◆ WHAT YOU SHOULD DO ◆
To complete this task, print all the data below exactly but leave out the images.

◆ DATA EXCERPT ◆
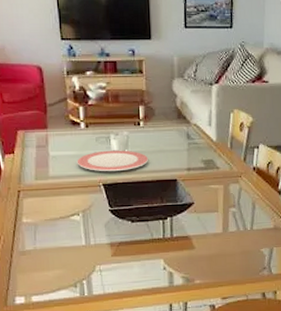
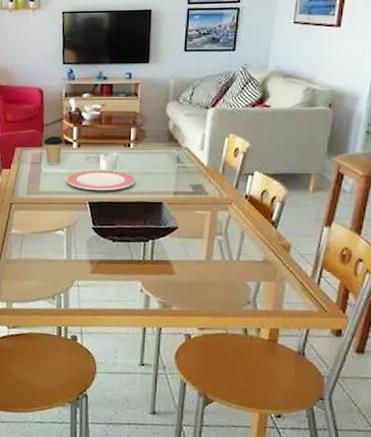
coffee cup: none [48,117,70,148] -> present [44,136,63,165]

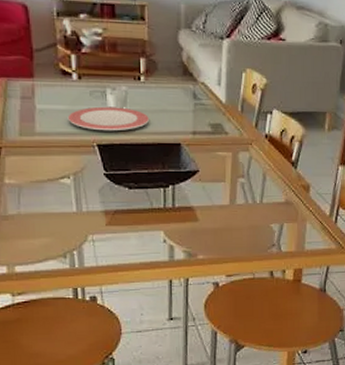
coffee cup: present [44,136,63,165] -> none [35,65,60,101]

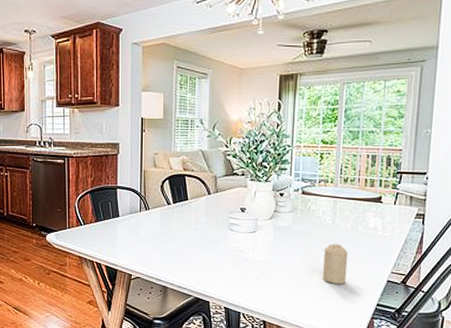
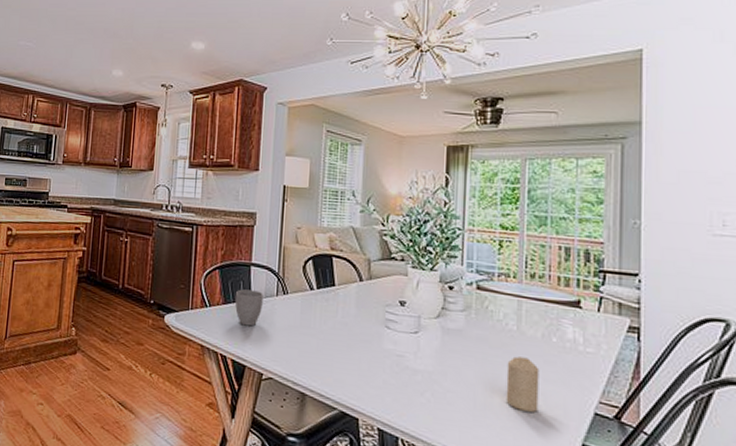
mug: none [105,208,129,238] -> present [234,289,263,327]

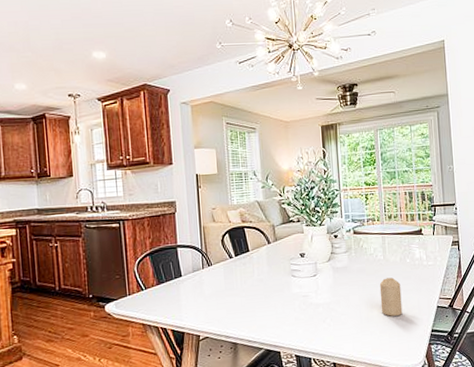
mug: present [234,289,263,327] -> none [166,267,192,299]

◆ ANSWER BOX ◆
coffee cup: none [48,117,70,148] -> present [44,136,63,165]

coffee cup: present [44,136,63,165] -> none [35,65,60,101]

mug: none [105,208,129,238] -> present [234,289,263,327]

mug: present [234,289,263,327] -> none [166,267,192,299]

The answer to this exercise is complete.